FIG. 4 is a graph showing a relationship between a voltage change of a voltmeter of the measuring device and a wire feeding time.

FIG. 5 is a configuration diagram of an apparatus for performing a method for measuring a slag surface and an electrode position of an incineration ash melting furnace according to another embodiment of the present invention.

[Explanation of symbols]

 DESCRIPTION OF SYMBOLS 1 Incineration ash melting furnace 4 Electrode 8 Terminal plate 10 Wire 11 Wire feeder 14 Encoder 15 AC voltmeter 16 Calculation means

Claims (3)

(57) [Claims] 1. A method for measuring a slag surface and an electrode position of an incineration ash melting furnace for melting incineration ash charged into a furnace by electric resistance heating of a plurality of electrodes filled in the furnace with an upper portion sealed.
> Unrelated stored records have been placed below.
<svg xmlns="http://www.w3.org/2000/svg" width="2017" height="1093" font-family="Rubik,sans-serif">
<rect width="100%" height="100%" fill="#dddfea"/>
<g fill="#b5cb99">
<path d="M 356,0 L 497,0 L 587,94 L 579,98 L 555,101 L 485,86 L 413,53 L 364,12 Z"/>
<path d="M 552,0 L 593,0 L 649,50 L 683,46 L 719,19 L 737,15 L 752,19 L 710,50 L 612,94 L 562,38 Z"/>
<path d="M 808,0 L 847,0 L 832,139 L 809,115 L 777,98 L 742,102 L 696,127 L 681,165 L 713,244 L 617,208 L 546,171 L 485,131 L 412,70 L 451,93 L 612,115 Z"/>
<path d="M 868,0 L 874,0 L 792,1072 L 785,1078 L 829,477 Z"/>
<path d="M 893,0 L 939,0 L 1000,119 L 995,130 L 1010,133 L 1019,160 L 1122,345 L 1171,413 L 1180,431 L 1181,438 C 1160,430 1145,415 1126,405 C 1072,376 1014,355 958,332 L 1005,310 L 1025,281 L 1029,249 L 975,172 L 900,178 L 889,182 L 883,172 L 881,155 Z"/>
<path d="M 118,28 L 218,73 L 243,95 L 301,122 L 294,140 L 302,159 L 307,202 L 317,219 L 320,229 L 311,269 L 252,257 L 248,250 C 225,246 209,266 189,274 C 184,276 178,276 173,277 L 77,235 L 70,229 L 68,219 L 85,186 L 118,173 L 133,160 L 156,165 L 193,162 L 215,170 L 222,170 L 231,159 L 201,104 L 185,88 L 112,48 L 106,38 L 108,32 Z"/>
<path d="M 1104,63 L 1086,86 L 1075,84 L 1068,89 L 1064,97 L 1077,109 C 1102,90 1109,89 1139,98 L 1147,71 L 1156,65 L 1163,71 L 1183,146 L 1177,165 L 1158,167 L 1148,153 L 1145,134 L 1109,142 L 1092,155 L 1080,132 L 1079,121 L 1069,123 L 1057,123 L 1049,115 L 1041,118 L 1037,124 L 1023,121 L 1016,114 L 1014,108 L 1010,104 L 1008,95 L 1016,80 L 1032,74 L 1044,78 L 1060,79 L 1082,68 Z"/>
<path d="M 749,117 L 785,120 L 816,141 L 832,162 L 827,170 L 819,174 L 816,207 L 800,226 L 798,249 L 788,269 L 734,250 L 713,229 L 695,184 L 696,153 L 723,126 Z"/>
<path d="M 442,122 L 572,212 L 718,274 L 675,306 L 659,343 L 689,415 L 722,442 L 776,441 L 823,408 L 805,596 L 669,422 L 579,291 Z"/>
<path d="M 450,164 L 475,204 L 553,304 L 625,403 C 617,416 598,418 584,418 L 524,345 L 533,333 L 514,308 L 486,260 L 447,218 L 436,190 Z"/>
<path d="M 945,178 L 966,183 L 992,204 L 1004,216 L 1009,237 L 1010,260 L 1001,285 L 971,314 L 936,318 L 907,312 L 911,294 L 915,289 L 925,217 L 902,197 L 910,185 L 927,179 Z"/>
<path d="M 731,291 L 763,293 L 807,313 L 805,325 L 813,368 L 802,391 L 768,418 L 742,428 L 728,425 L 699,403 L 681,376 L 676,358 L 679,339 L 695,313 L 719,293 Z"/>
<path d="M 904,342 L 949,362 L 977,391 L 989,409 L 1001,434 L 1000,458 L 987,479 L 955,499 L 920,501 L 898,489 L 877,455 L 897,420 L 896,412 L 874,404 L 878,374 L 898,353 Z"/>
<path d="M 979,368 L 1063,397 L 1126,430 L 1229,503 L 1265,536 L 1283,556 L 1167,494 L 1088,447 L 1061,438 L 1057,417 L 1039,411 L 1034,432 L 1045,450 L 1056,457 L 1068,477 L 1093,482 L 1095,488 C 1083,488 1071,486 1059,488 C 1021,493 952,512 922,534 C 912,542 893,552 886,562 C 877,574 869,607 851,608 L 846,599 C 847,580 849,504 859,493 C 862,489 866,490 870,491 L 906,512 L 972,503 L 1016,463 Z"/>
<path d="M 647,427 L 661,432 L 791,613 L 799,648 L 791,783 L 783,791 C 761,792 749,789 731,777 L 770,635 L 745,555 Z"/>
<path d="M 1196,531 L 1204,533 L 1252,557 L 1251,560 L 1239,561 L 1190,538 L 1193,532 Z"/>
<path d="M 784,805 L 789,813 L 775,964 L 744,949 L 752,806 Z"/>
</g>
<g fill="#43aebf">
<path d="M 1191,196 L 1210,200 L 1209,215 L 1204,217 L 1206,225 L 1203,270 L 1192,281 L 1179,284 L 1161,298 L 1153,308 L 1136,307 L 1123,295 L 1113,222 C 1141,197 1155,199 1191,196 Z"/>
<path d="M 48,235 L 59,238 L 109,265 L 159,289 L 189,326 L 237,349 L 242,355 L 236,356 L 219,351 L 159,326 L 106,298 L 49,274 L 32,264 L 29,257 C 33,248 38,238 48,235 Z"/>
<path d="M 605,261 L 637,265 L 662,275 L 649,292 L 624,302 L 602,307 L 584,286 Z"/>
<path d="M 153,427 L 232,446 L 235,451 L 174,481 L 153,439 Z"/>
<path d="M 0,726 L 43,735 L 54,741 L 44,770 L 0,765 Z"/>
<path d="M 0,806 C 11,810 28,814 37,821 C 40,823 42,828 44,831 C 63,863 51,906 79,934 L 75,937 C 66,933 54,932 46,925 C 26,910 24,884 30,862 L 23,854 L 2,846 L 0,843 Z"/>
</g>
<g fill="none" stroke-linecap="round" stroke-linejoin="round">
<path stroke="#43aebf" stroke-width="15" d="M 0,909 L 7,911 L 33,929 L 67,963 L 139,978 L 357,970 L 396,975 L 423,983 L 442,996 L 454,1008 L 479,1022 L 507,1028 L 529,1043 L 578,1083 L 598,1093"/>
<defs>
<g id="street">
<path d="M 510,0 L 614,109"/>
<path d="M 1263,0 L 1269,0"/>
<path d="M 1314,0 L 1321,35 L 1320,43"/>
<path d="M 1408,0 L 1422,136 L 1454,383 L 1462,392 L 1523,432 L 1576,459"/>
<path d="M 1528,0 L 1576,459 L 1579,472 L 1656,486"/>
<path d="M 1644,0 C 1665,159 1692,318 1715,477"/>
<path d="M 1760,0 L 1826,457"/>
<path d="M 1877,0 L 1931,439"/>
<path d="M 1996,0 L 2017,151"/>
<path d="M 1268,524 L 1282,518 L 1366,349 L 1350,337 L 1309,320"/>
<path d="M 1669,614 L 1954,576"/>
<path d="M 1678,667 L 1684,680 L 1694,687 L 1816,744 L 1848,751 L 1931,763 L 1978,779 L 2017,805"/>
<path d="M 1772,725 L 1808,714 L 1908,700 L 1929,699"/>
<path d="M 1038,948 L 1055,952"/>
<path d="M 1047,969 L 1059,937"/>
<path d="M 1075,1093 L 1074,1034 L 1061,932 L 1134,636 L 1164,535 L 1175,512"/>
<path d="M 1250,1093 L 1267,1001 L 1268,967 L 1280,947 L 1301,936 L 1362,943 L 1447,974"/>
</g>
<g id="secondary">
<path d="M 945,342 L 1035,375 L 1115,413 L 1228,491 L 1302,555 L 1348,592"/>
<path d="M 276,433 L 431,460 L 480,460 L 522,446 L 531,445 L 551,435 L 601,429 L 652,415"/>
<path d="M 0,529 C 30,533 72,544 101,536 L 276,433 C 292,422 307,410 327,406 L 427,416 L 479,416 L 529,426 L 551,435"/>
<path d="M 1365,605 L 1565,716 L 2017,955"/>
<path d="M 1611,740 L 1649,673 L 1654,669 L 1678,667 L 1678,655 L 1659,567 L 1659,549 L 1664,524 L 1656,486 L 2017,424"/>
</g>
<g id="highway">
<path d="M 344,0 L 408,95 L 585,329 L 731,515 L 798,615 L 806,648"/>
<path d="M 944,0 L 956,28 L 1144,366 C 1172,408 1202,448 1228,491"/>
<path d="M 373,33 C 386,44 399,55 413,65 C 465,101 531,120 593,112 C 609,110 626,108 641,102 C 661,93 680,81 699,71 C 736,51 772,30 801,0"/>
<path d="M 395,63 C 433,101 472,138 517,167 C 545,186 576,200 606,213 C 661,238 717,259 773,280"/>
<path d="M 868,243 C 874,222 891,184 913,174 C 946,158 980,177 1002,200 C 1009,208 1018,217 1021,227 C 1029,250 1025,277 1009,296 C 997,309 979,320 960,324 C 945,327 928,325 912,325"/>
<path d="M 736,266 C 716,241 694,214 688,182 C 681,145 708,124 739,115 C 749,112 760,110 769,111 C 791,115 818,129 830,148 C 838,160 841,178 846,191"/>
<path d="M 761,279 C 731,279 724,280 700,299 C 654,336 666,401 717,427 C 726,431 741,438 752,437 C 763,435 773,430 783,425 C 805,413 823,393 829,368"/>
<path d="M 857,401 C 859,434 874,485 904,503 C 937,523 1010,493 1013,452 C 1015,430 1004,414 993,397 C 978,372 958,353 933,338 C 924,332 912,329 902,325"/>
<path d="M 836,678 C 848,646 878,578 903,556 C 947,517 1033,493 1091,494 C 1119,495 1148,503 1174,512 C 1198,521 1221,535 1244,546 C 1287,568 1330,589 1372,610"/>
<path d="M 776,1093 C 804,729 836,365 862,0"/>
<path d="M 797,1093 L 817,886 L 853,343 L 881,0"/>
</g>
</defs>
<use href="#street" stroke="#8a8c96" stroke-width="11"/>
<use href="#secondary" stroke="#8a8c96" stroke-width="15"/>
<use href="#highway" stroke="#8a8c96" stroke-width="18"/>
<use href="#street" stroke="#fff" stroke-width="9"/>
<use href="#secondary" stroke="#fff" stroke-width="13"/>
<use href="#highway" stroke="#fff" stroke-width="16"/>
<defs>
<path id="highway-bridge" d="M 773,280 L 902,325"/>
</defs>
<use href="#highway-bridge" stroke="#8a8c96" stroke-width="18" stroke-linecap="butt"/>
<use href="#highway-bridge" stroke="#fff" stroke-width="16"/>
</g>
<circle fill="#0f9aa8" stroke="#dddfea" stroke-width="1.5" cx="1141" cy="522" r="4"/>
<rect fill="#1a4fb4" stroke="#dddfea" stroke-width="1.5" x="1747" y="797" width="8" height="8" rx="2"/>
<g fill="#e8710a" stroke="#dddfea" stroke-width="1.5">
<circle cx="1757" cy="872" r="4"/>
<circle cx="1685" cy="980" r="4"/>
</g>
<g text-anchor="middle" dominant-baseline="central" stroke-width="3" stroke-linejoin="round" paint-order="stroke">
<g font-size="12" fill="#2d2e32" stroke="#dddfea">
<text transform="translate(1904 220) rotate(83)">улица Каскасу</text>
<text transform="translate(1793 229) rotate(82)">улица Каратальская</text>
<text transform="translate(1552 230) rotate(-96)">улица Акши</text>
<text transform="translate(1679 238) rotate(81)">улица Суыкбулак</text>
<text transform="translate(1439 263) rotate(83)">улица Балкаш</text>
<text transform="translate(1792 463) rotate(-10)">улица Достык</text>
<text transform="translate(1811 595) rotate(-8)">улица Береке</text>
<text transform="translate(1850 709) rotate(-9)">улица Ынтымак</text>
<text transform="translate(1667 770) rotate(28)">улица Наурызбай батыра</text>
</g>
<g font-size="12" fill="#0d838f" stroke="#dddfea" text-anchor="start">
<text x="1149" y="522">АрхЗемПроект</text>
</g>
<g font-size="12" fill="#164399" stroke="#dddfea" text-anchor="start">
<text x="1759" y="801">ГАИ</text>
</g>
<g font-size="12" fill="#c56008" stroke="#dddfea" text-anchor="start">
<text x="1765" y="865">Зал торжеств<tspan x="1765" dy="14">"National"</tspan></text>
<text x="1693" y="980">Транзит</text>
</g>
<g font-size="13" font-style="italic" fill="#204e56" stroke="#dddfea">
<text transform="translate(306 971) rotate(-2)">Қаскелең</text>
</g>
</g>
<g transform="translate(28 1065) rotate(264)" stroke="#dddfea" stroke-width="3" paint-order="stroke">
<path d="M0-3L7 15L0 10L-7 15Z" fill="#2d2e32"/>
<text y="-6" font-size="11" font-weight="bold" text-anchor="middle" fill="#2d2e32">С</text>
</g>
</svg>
A metal wire is fed from the furnace top to a terminal plate provided on the furnace bottom at a predetermined feed rate, and a wire generated by a current flowing between electrodes in the molten slag during the wire feed. The voltage change between the terminal plate and the terminal plate is measured, and the position of the slag surface in the furnace and the electrode position therefrom are calculated and obtained based on the feed amount of the wire and the voltage change. Slag surface and electrode position measurement method for incineration ash melting furnace. 2. A method for measuring a slag surface and an electrode position of an incineration ash melting furnace which melts incineration ash charged into the furnace by heating the plurality of electrodes filled in the furnace with the upper portion sealed. First, the voltage between each electrode and the terminal plate provided on the furnace bottom is measured, respectively, and then the plurality of electrodes are movably adjusted so that these measured voltages match each other. A metal wire is fed from the furnace top to a terminal plate provided on the furnace bottom at a predetermined feed rate, and the wire and the terminal generated by the current flowing between the electrodes in the molten slag during the wire feeding. Incineration characterized by measuring the voltage change between the plate and the electrode, and calculating the position of the slag surface in the furnace and the electrode position therefrom based on the wire feed amount and the voltage change. Slag surface and electrode position of ash melting furnace Measurement method. 3. An incineration ash melting furnace which melts incineration ash charged into the furnace by heating the plurality of electrodes filled in the furnace with the upper portion sealed and provided from the furnace top to the furnace bottom. A wire feeder that feeds a metal wire at a predetermined feed amount toward the terminal plate, and an encoder that measures the feed amount of the wire sent by the wire feeder,
A voltmeter that measures the voltage between the wire and the terminal plate,
An incineration ash melting furnace comprising: arithmetic means for calculating a position of a slag surface in the furnace and an electrode position therefrom based on a wire feed amount measured by an encoder and a voltage change measured by a voltmeter. Slag surface and electrode position measuring device.